In 2011, Democrats successfully fended off right to work by fleeing to Illinois for five weeks. Despite another in-state attempt to halt the bill, Democrats eventually allowed the bill to be voted on.
“Time will tell what the outcome will be,” DeBonis said, alluding to the 2012 elections.
However, thanks to Indiana’s redrawing of legislative district lines – redistricting is required by U.S. and state law every ten years following the U.S. Census – Republican will only have a larger advantage in state elections.
At least 19 new faces will appear in the House in 2013, as that many lawmakers have announced they are not running for re-election.
“To the victor go the spoils and the lines were drawn to elect 67 Republicans to the House,” DeBonis said.
Among the session winners, DeBonis said, were counties with riverboat casinos.
“You guys won,” she told the audience. “Anytime they leave your money alone, you’re a winner. Trust me.”
Other winners, per DeBonis, included:
Indiana taxpayers – No tax increases were approved. A tax refund of $50 per taxpayer was approved. The state inheritance tax is being phased out, benefitting families of farmers and business owners.
Education – Lawmakers are using $80 million of $320 million discovered in the state coffers in December to help fund full-day kindergarten. Schools will have two official enrollment count days to more fairly distribute funding. A bill to address college credit creep was passed.
Local government – Lawmakers did pass a bill to stop conflicts of interest in county, city, and town government. Proposals to eliminate townships and county commissioners failed.
Among the session losers were social conservatives.
“This particular focus of this session was on largely fiscal issues, not social issues,” DeBonis said, adding that bills pushed by social conservatives could return in 2013.
Local government may also be considered a session loser, depending on how much money is raised for county-operated 911 call centers.

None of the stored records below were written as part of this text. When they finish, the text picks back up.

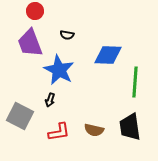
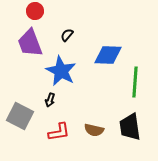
black semicircle: rotated 120 degrees clockwise
blue star: moved 2 px right, 1 px down
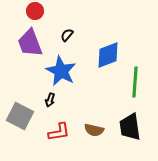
blue diamond: rotated 24 degrees counterclockwise
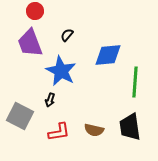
blue diamond: rotated 16 degrees clockwise
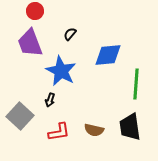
black semicircle: moved 3 px right, 1 px up
green line: moved 1 px right, 2 px down
gray square: rotated 16 degrees clockwise
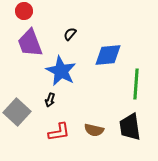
red circle: moved 11 px left
gray square: moved 3 px left, 4 px up
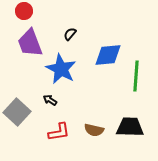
blue star: moved 2 px up
green line: moved 8 px up
black arrow: rotated 104 degrees clockwise
black trapezoid: rotated 100 degrees clockwise
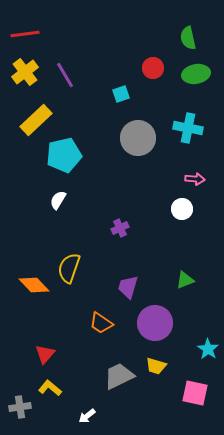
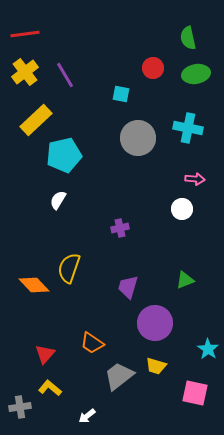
cyan square: rotated 30 degrees clockwise
purple cross: rotated 12 degrees clockwise
orange trapezoid: moved 9 px left, 20 px down
gray trapezoid: rotated 12 degrees counterclockwise
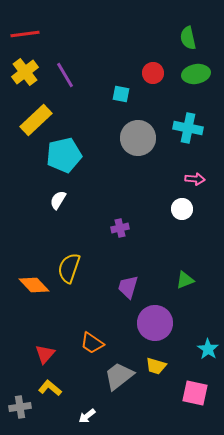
red circle: moved 5 px down
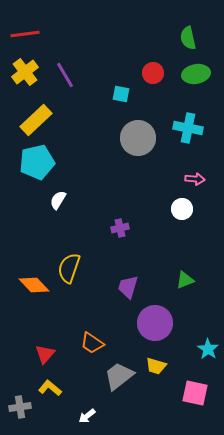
cyan pentagon: moved 27 px left, 7 px down
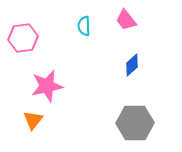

With the dwindling use of land line phones, Senate Enrolled Act 345 aims to charge cell phone users a fee on their monthly bill to fund 911 services. The most positive estimates say the law will raise up to $15 million for 911, while others suggest the number could be as low as $4 million.
Other session losers:
Racinos – Owners of struggling horsetrack casinos in Shelbyville and Anderson were seeking tax breaks and a change in the way their taxes are calculated, which were denied.
Democrats – Dems were unable to stop right to work from becoming law. The party also wanted to pass a bill requiring more oversight of the Indiana Department of Child Services.
Indiana Governor Mitch Daniels was noted by DeBonis as a session winner and loser.
On the governor’s up side, he endorsed and signed right to work into law, lobbied for an received a statewide smoking ban, and successfully fought for an additional $6 million for victims of the Indiana State Fair stage collapse.
Daniels lost out on his local government reform agenda.
What lies ahead in 2013? Nugent predicts more fireworks.
“Next year will be the bi-annual state budget. That’s always a very partisan issue and likely will be again,” he said.
Dearborn County may also have its largest influence ever at the statehouse beginning next session. In the 2012 redistricting, the county remains in part of two House districts (Frye’s District 67 and McMillin’s District 68), but gains a second Senate seat with Nugent’s District 43 and Sen. Allen Paul’s (R-Richmond) District 27 splitting the county.
“Our Dearborn County has been represented by one state senator forever. Now, for the first time, we’ll be represented by two state senators. We’ll have more muscle. More representation,” Nugent said.
“It does give you more muscle,” said Frye, whose district expands east to include the southern third of Dearborn County. “I love working with these gentlemen.”
McMillin said he was sorry to be losing Aurora in his district, but happy to be gaining Bright and Hidden Valley.
Paul said District 27 lost 22,000 residents between the 2000 and 2010 censuses, which is a large reason it has extended southward to include the four northwest townships in Dearborn County.